Gladwin has also conducted research on hemoglobin-related proteins, such as neuroglobin, and their possible application as antidotes to carbon monoxide poisoning. He currently serves as chair of the Board of Directors of Globin Solutions, Inc., a pre-clinical stage biopharmaceutical company researching rapidly acting antidotes for carbon monoxide poisoning, including a modified form of neuroglobin. In December 2023, Gladwin and his team of researchers published a study in Nature Communications on the discovery of the first-ever link between hemoglobin-like protein and normal cardiac development.
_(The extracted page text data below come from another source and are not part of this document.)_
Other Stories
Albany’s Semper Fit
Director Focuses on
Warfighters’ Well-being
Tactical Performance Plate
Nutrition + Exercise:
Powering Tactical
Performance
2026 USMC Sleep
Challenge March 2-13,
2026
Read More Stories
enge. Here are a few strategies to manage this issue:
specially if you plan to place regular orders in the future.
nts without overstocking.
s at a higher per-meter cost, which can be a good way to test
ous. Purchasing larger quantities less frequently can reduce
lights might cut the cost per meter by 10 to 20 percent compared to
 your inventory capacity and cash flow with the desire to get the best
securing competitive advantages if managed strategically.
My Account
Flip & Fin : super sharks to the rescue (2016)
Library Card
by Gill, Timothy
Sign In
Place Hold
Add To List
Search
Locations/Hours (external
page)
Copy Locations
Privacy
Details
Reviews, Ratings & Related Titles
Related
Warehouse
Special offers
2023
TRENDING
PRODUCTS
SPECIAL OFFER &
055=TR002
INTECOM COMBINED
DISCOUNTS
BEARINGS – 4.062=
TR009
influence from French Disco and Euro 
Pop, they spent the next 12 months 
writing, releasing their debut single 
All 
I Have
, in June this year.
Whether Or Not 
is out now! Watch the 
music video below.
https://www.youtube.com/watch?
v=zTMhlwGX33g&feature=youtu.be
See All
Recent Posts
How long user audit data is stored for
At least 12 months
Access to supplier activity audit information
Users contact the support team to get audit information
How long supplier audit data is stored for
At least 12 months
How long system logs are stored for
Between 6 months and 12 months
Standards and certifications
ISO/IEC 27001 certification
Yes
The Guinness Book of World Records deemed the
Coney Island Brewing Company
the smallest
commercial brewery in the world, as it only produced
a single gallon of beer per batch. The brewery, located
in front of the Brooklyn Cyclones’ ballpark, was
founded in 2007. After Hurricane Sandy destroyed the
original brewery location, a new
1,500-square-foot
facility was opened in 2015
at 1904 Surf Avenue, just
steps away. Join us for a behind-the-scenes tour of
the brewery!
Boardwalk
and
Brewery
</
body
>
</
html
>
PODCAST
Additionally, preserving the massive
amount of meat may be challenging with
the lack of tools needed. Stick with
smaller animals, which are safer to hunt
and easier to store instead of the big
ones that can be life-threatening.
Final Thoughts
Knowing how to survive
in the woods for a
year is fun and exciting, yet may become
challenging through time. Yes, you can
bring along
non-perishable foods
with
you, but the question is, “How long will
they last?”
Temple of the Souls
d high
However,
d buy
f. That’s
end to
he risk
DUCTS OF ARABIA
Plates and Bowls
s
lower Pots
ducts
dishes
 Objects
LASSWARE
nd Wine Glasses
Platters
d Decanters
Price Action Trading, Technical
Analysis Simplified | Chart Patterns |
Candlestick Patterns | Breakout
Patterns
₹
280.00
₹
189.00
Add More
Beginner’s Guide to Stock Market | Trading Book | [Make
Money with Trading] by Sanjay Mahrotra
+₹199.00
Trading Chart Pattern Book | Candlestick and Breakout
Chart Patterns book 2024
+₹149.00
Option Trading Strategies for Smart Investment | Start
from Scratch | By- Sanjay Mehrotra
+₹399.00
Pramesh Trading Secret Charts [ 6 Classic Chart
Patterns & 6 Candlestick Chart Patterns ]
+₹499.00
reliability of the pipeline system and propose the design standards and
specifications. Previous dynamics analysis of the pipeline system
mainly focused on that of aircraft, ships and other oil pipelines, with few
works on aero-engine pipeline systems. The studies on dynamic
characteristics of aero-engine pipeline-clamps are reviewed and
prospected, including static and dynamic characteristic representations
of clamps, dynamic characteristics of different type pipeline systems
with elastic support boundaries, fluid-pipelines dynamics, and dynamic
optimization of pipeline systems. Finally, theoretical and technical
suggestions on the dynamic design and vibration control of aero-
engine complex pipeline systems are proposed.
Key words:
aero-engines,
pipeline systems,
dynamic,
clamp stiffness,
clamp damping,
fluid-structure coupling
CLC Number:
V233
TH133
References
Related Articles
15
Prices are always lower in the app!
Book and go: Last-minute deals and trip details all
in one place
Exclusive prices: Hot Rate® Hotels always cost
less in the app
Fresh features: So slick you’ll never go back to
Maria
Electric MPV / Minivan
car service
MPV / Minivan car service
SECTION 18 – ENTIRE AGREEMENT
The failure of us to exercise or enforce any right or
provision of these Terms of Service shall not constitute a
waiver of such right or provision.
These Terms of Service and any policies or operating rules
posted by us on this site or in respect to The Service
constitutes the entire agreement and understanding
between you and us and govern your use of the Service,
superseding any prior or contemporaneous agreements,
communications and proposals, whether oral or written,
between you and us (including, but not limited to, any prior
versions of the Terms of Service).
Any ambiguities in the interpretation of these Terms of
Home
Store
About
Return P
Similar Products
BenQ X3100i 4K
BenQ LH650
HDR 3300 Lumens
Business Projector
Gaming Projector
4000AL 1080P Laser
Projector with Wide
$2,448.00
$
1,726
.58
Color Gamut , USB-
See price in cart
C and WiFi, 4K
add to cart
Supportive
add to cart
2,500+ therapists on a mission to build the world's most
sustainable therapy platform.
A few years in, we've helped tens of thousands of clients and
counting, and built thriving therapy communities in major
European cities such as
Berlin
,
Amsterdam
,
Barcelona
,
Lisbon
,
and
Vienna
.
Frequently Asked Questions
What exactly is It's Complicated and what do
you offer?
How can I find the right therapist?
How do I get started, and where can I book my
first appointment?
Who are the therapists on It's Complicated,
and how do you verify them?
Gladwin's work on blood flow and hemoglobin also led to discoveries related to sickle cell disease. In 2004, Gladwin and his colleagues found that 10% of sickle cell patients also exhibited pulmonary hypertension, high blood pressure in the blood vessels that supply the lung, and determined that hypertension was a major cause of death among sickle cell patients. They described this new human disease syndrome, called hemolysis-associated pulmonary hypertension, in the New England Journal of Medicine.

In June 2020, Gladwin initiated a 22-site Phase II clinical trial in France, Brazil, and the U.S. that is exploring whether blood transfusions that use the patient's own blood can improve outcomes and extend survival in patients with sickle cell disease.

In 2025, Gladwin was named that year's recipient of the Assembly on Pulmonary Circulation Leadership Award from the American Thoracic Society.

In April 2026, University of Miami Miller School of Medicine honored Gladwin with the school's Medical Alumni Hall of Fame Award in recognition of his discoveries around nitrite signaling and pulmonary hypertension in sickle cell disease, as well as his overall career achievements to date.

== Personal life ==
Dr. Gladwin was born in Palo Alto, California, and was raised in various locations in the United States as well as in remote locations in Ghana, Guatemala, and Mexico. His parents, Hugh Gladwin, Ph.D., a professor of anthropology at Florida International University, and Christina Gladwin, Ph.D., a professor of food and resource economics at the University of Florida, studied in these locations.

He is married to Dr. Tammy Shields, an epidemiologist and scientific investigator who has published research on cancer epidemiology and prevention. They have three children.